When I was last in Warsaw in the summer of 2009, the site of the future Museum of the History of Polish Jews was cordoned off to the public, and it wasn’t clear when construction would begin, much less end.
The project to build a museum in honor of what had been one of the most important Jewish communities in the world took shape in the early 1990s, following Poland’s peaceful transition from communism to democracy. But almost a decade elapsed before the vision was translated into reality by the Association of the Jewish Historical Institute of Poland, the city of Warsaw and Poland’s Ministry of Culture and National Heritage.
The museum, which is adjacent to the Monument to the Ghetto Heroes, was finally opened in April 2013 to coincide with the 70th anniversary of the Warsaw ghetto uprising. It stands in the heart of Warsaw’s former Jewish district, which the Nazis converted into a ghetto in 1940. The gleaming glass building, a marvel of architecture, was designed by Lahdelma & Mahlamaki, a Finnish firm.
For the past year, the museum, built at a cost of $67 million, was used for temporary exhibitions, movies, lectures, concerts and workshops. But on Oct. 28, the core exhibition, consisting of eight galleries spread over an area of 43,000 square feet, was officially inaugurated in a ceremony attended by Polish government officials, Polish Jewish representatives, diplomats and Jews from around the globe.
Developed by a team of international scholars and curators under the direction of Canadian academic Barbara Kirshenblatt-Gimblett, whose late father was a Polish Jewish painter, the $55 million exhibition is a journey through 1,000 years of Polish Jewry.
It was designed by Event Communications, a London-based company, in conjunction with Nizio Design International, a Polish firm in Warsaw.
The museum addresses key questions: When and why did Jews come to Poland? How did Poland become the home of the largest Jewish community in Europe? What exactly happened during the Holocaust, when 90 percent of Poland’s 3.3 million Jews perished? How is Jewish life in contemporary Poland unfolding?
The story of Jewish settlement in Poland is recounted by means of artifacts, paintings, interactive installations, reconstructions, models and videos.
“Our focus is on life,” says a press release, implying that the evolution of Poland’s Jewish community takes precedence over the Holocaust, the cataclysmic tragedy that virtually decimated Polish Jewry. Or as one of its Polish-Jewish American benefactors, Sigmund Rolat, was recently quoted as saying, “Ours is not another museum of the Holocaust. We are more than victims. Ours is a museum of life.”
Observers agree that the museum would have remained a gleam in its creators’ eyes had it not been for three Polish Catholics. The former mayor of Warsaw, Lech Kazcynski, and the ex-minister of culture, Waldemar Dabrowski, both agreed to donate the land and bear the costs of its construction. Jan Kulczyk, reportedly Poland’s richest man, provided the biggest donation — $6.5 million.

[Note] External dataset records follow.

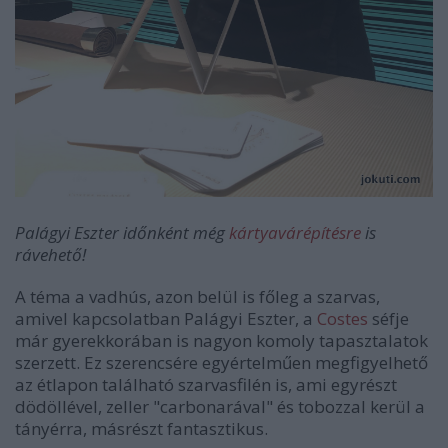
Palágyi Eszter időnként még
kártyavárépítésre
is
rávehető!
A téma a vadhús, azon belül is főleg a szarvas,
amivel kapcsolatban Palágyi Eszter, a
Costes
séfje
már gyerekkorában is nagyon komoly tapasztalatok
szerzett. Ez szerencsére egyértelműen megfigyelhető
az étlapon található szarvasfilén is, ami egyrészt
dödöllével, zeller "carbonarával" és tobozzal kerül a
tányérra, másrészt fantasztikus.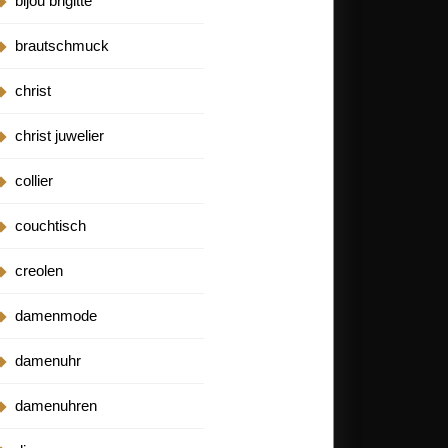
bijou brigitte
brautschmuck
christ
christ juwelier
collier
couchtisch
creolen
damenmode
damenuhr
damenuhren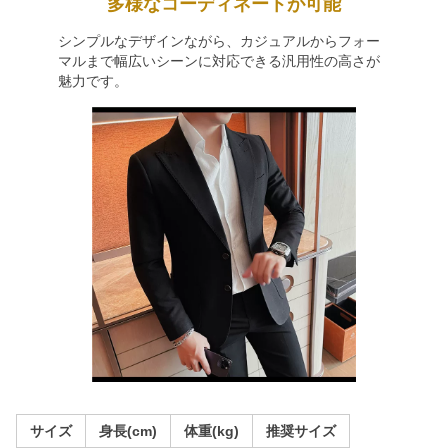
多様なコーディネートが可能
シンプルなデザインながら、カジュアルからフォー
マルまで幅広いシーンに対応できる汎用性の高さが
魅力です。
サイズ
身長(cm)
体重(kg)
推奨サイズ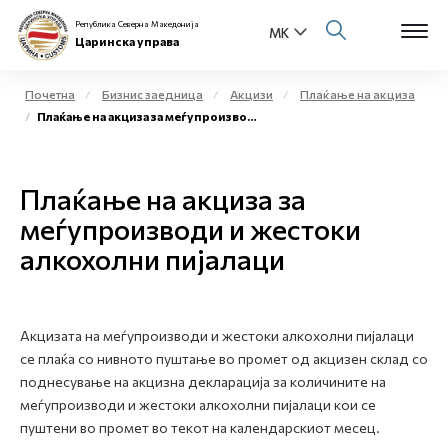
Република Северна Македонија
Царинска управа
Почетна
Бизнис заедница
Акцизи
Плаќање на акциза
Плаќање на акциза за меѓупроизводи и жестоки алкохолни пијалаци
Open s
За нас
Open s
Плаќање на акциза за
Физички лица
меѓупроизводи и жестоки
Open s
Бизнис заедница
алкохолни пијалаци
Open s
Е-Царина
Open s
Акцизата на меѓупроизводи и жестоки алкохолни пијалаци
Медиа центар
се плаќа со нивното пуштање во промет од акцизен склад со
поднесување на акцизна декларација за количините на
Контакт
меѓупроизводи и жестоки алкохолни пијалаци кои се
пуштени во промет во текот на календарскиот месец.
Е-Весник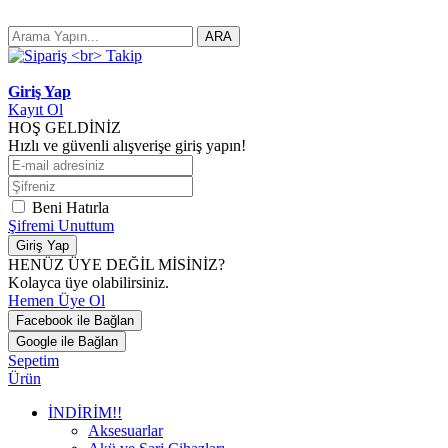
ARA
Giriş Yap
Kayıt Ol
HOŞ GELDİNİZ
Hızlı ve güvenli alışverişe giriş yapın!
Beni Hatırla
Şifremi Unuttum
Giriş Yap
HENÜZ ÜYE DEĞİL MİSİNİZ?
Kolayca üye olabilirsiniz.
Hemen Üye Ol
Facebook ile Bağlan
Google ile Bağlan
Sepetim
Ürün
İNDİRİM!!
Aksesuarlar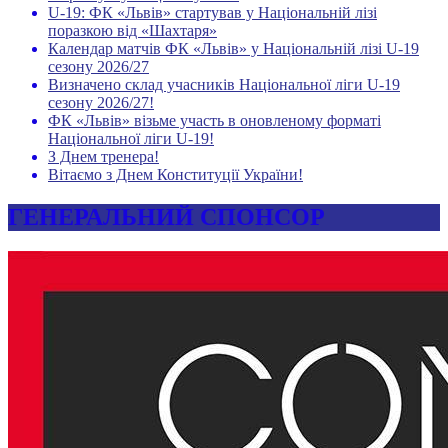
U-19: ФК «Львів» стартував у Національній лізі
поразкою від «Шахтаря»
Календар матчів ФК «Львів» у Національній лізі U-19
сезону 2026/27
Визначено склад учасників Національної ліги U-19
сезону 2026/27!
ФК «Львів» візьме участь в оновленому форматі
Національної ліги U-19!
З Днем тренера!
Вітаємо з Днем Конституції України!
ГЕНЕРАЛЬНИЙ СПОНСОР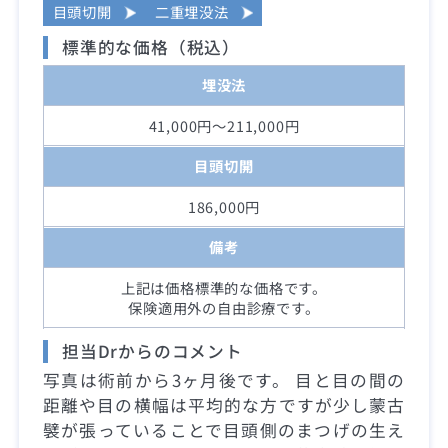
目頭切開
二重埋没法
標準的な価格（税込）
埋没法
41,000円～211,000円
目頭切開
186,000円
備考
上記は価格標準的な価格です。
保険適用外の自由診療です。
担当Drからのコメント
写真は術前から3ヶ月後です。 目と目の間の
距離や目の横幅は平均的な方ですが少し蒙古
襞が張っていることで目頭側のまつげの生え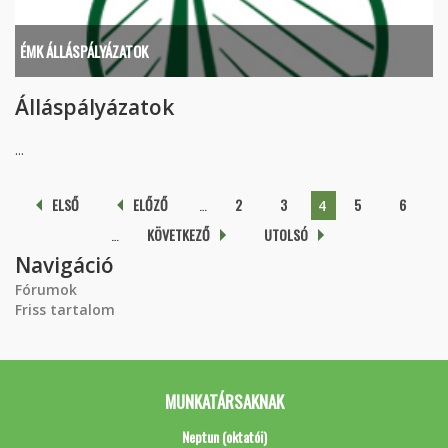
ÉMK ÁLLÁSPÁLYÁZATOK
Álláspályázatok
...
Oldalak
ELSŐ
ELŐZŐ
…
2
3
5
6
4
…
KÖVETKEZŐ
UTOLSÓ
Navigáció
Fórumok
Friss tartalom
MUNKATÁRSAKNAK
Neptun (oktatói)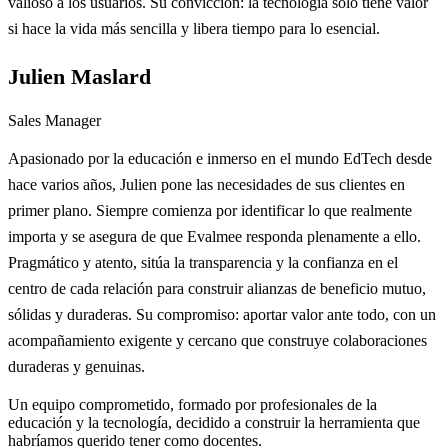
valioso a los usuarios. Su convicción: la tecnología solo tiene valor
si hace la vida más sencilla y libera tiempo para lo esencial.
Julien Maslard
Sales Manager
Apasionado por la educación e inmerso en el mundo EdTech desde
hace varios años, Julien pone las necesidades de sus clientes en
primer plano. Siempre comienza por identificar lo que realmente
importa y se asegura de que Evalmee responda plenamente a ello.
Pragmático y atento, sitúa la transparencia y la confianza en el
centro de cada relación para construir alianzas de beneficio mutuo,
sólidas y duraderas. Su compromiso: aportar valor ante todo, con un
acompañamiento exigente y cercano que construye colaboraciones
duraderas y genuinas.
Un equipo comprometido, formado por profesionales de la
educación y la tecnología, decidido a construir la herramienta que
habríamos querido tener como docentes.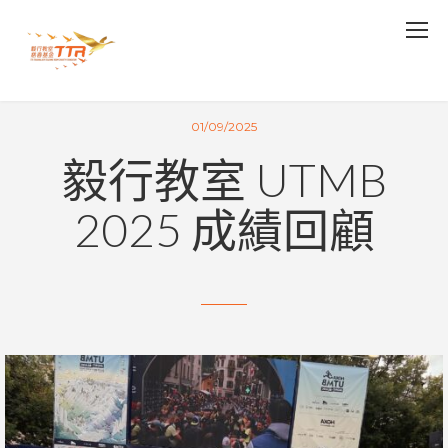
01/09/2025
毅行教室 UTMB
2025 成績回顧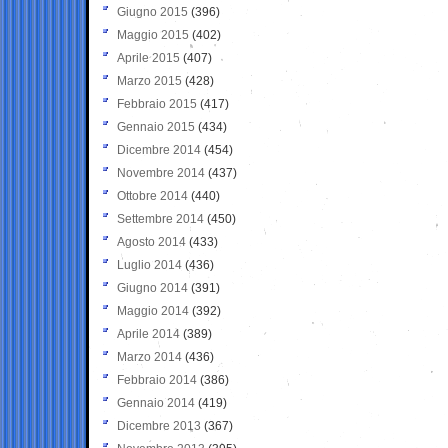
Giugno 2015
(396)
Maggio 2015
(402)
Aprile 2015
(407)
Marzo 2015
(428)
Febbraio 2015
(417)
Gennaio 2015
(434)
Dicembre 2014
(454)
Novembre 2014
(437)
Ottobre 2014
(440)
Settembre 2014
(450)
Agosto 2014
(433)
Luglio 2014
(436)
Giugno 2014
(391)
Maggio 2014
(392)
Aprile 2014
(389)
Marzo 2014
(436)
Febbraio 2014
(386)
Gennaio 2014
(419)
Dicembre 2013
(367)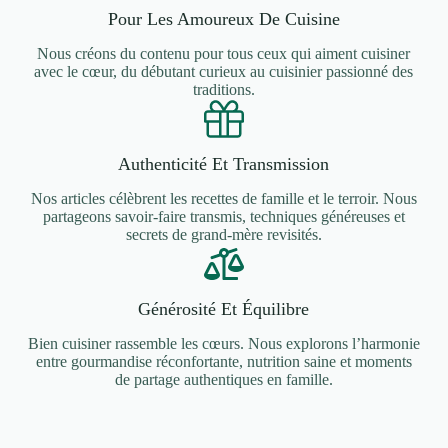
Pour Les Amoureux De Cuisine
Nous créons du contenu pour tous ceux qui aiment cuisiner
avec le cœur, du débutant curieux au cuisinier passionné des
traditions.
Authenticité Et Transmission
Nos articles célèbrent les recettes de famille et le terroir. Nous
partageons savoir-faire transmis, techniques généreuses et
secrets de grand-mère revisités.
Générosité Et Équilibre
Bien cuisiner rassemble les cœurs. Nous explorons l’harmonie
entre gourmandise réconfortante, nutrition saine et moments
de partage authentiques en famille.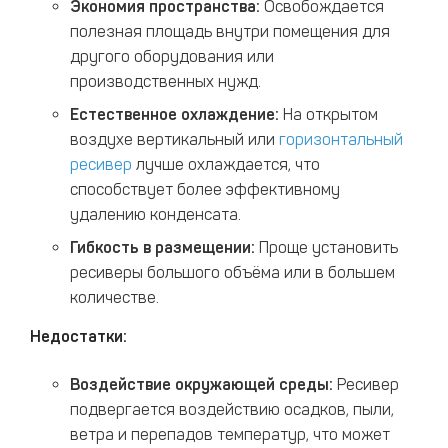
Экономия пространства:
Освобождается
полезная площадь внутри помещения для
другого оборудования или
производственных нужд.​
Естественное охлаждение:
На открытом
воздухе вертикальный или
горизонтальный
ресивер
лучше охлаждается, что
способствует более эффективному
удалению конденсата.​
Гибкость в размещении:
Проще установить
ресиверы большого объёма или в большем
количестве.​
Недостатки:
Воздействие окружающей среды:
Ресивер
подвергается воздействию осадков, пыли,
ветра и перепадов температур, что может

It’s clear that the museum fills a void in Poland’s national consciousness.
For the past two or three decades, Jewish history and culture — which were usually relegated to the margins under Communist rule — have enjoyed a renaissance of interest among some Catholic Poles. The Jewish Cultural Festival in Krakow, which I’ve attended, is a shining and inspirational example of this new-found fascination with Poland’s rich Jewish past.
Such Poles look back nostalgically to the pre-war era, when Poland was a mosaic of diverse religions and cultures, of Poles and Jews and ethnic Germans and Ukrainians. After 1945, with borders having been redrawn, Poland turned into an ethnically homogeneous state in which Catholic Poles formed more than 90 percent of its population.
Antisemitism, however, was always a recurring and disturbing factor in Polish society, with ethnocentric and xenophobic Poles maintaining that only Catholics could be a genuine Poles. This idea was particularly in vogue during the 1930s, when explicit antisemitism was a common phenomenon.
During the Communist period, antisemitism did not disappear. Take, for example, the 1968 anti-Zionist purges, which prompted the emigration of thousands of disillusioned and embittered assimilated Jews.
To its credit, these malevolent currents are also reflected in the museum.
Jews played a pivotal role in Poland for hundreds of years, leaving an imprint on Polish culture and language. The Museum of the History of Polish Jews attests to their impregnable place in Polish history.